Directions for this task
Pull out each line of the following records that contains the word "many", and copy those lines unchanged.

Supplied information

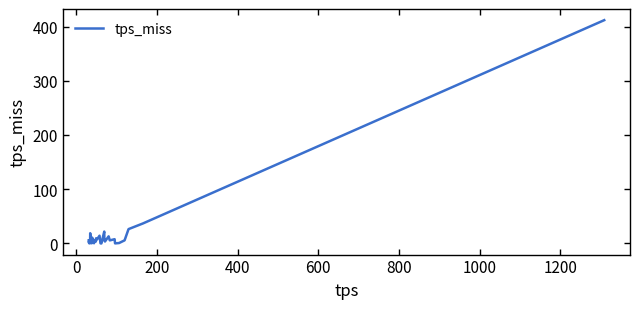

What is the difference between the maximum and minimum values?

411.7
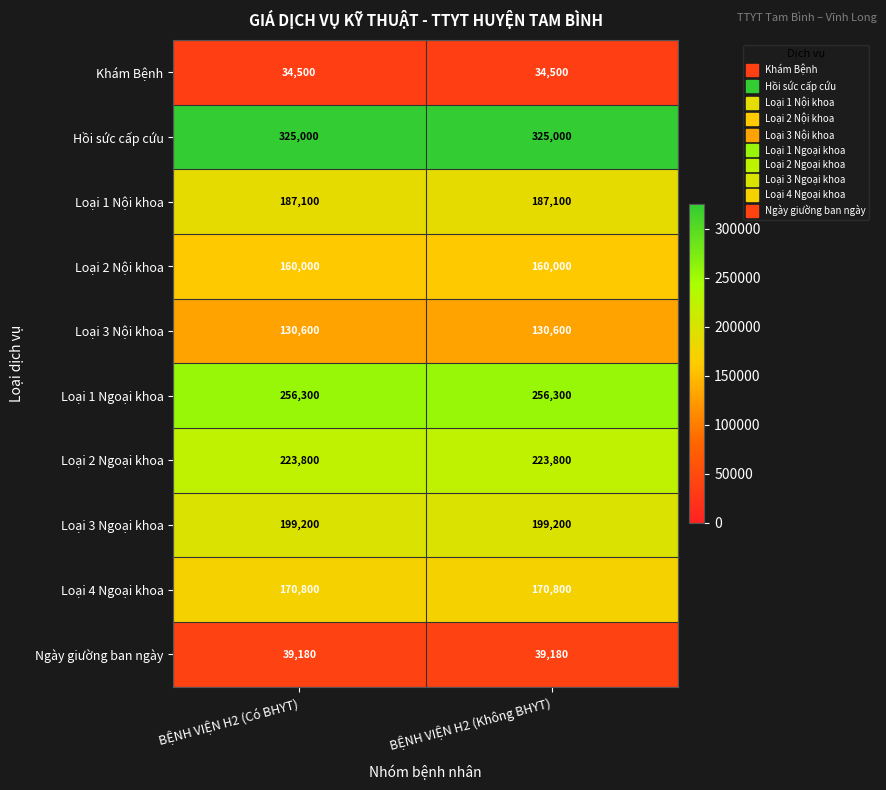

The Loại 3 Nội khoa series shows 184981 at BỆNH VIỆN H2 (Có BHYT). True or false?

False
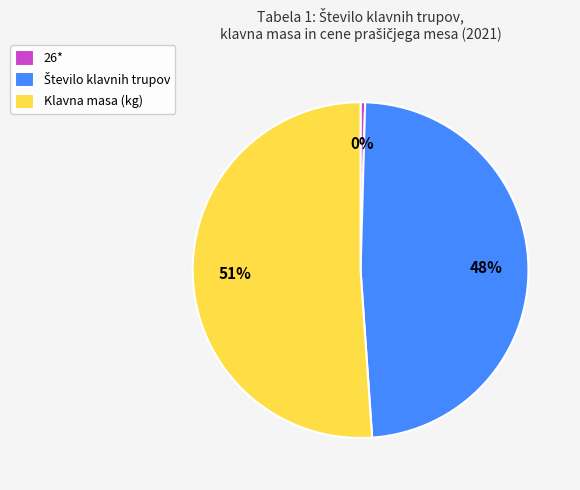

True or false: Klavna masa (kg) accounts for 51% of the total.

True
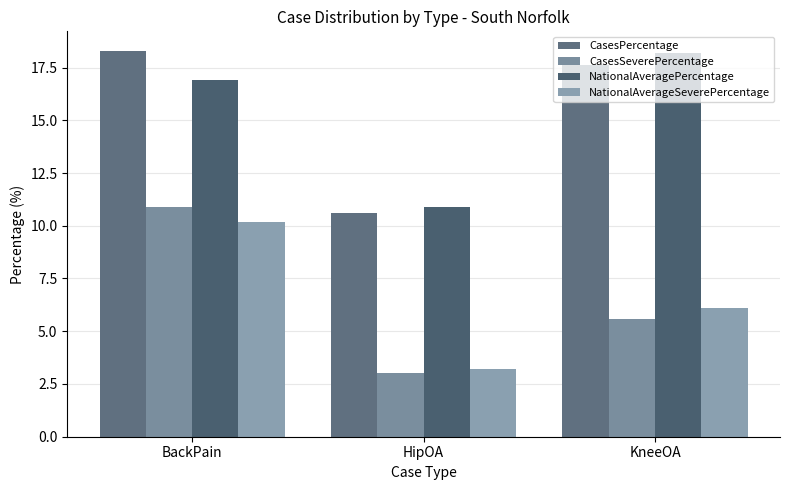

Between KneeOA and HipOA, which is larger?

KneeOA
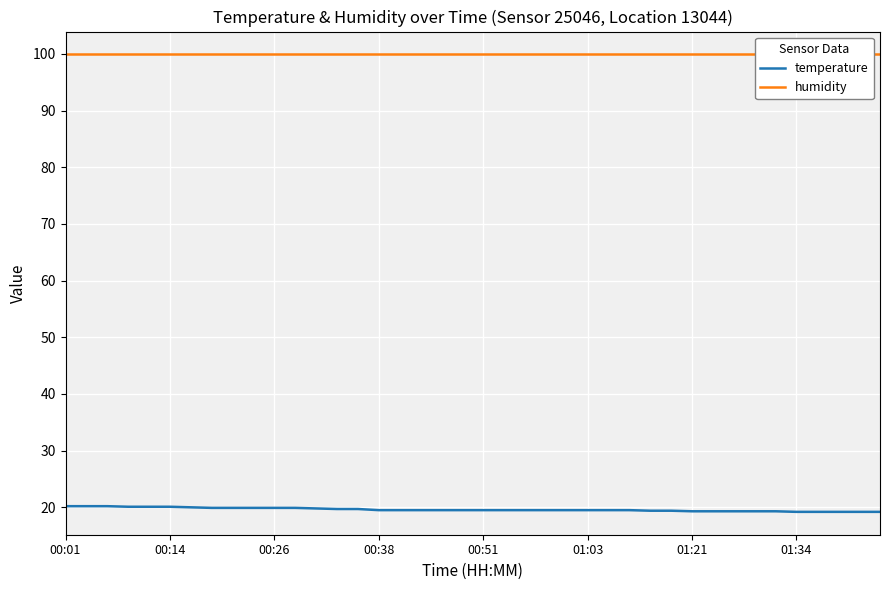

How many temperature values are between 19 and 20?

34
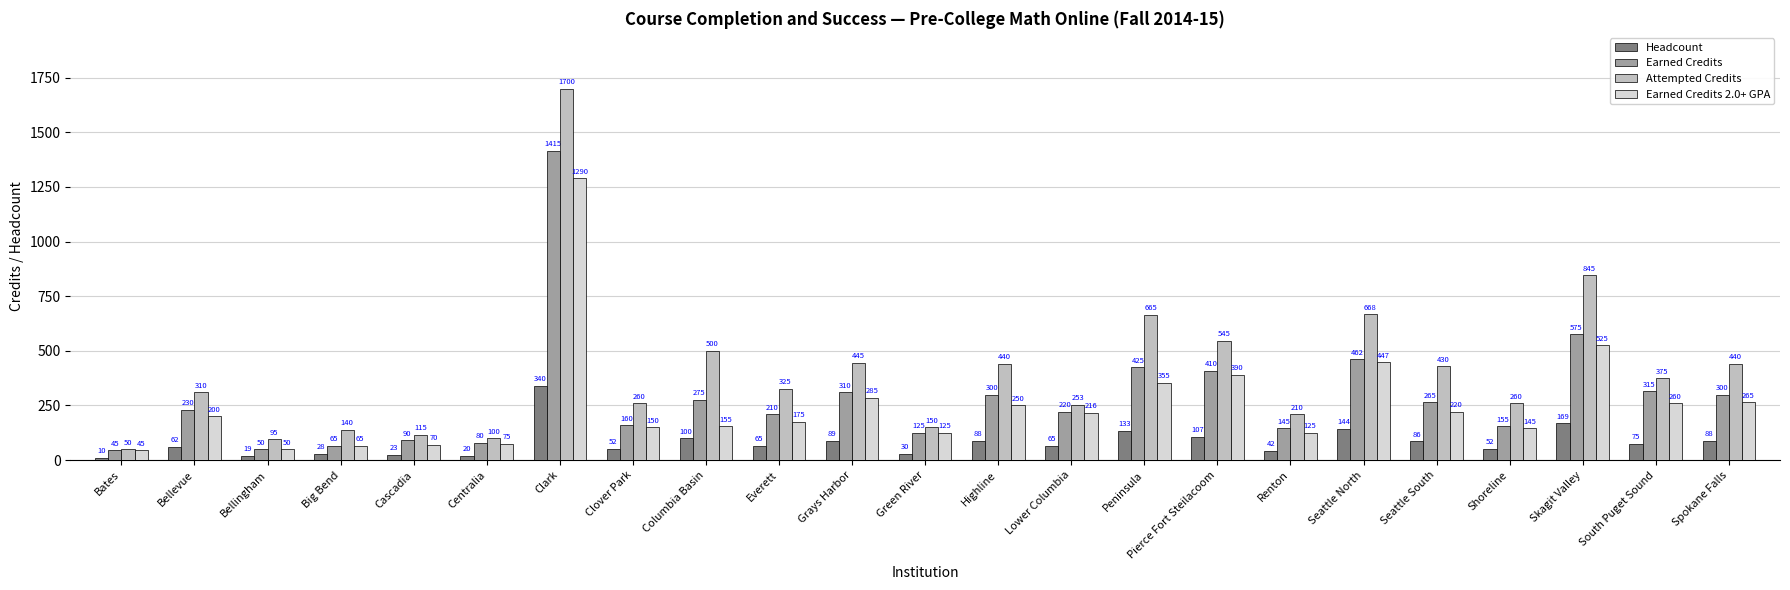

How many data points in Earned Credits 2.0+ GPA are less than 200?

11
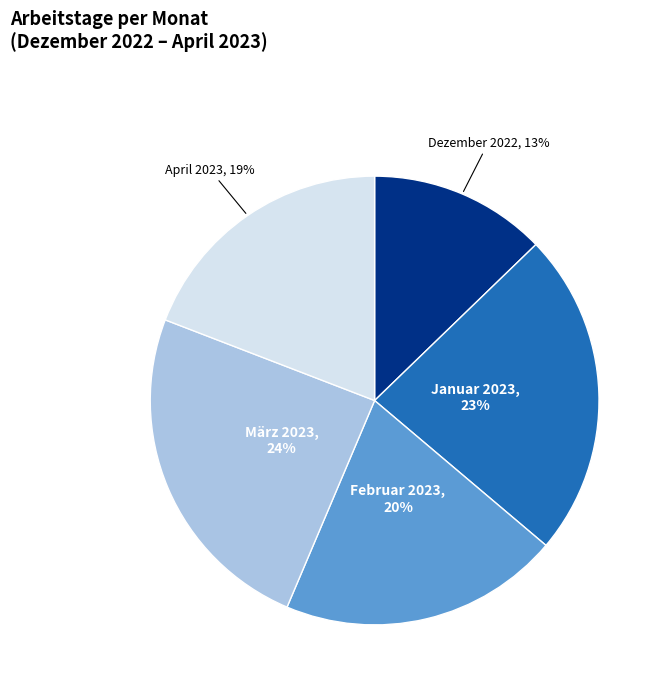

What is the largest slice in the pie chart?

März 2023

Answer area
How many temperature values are between 19 and 20?
How many data points in Earned Credits 2.0+ GPA are less than 200?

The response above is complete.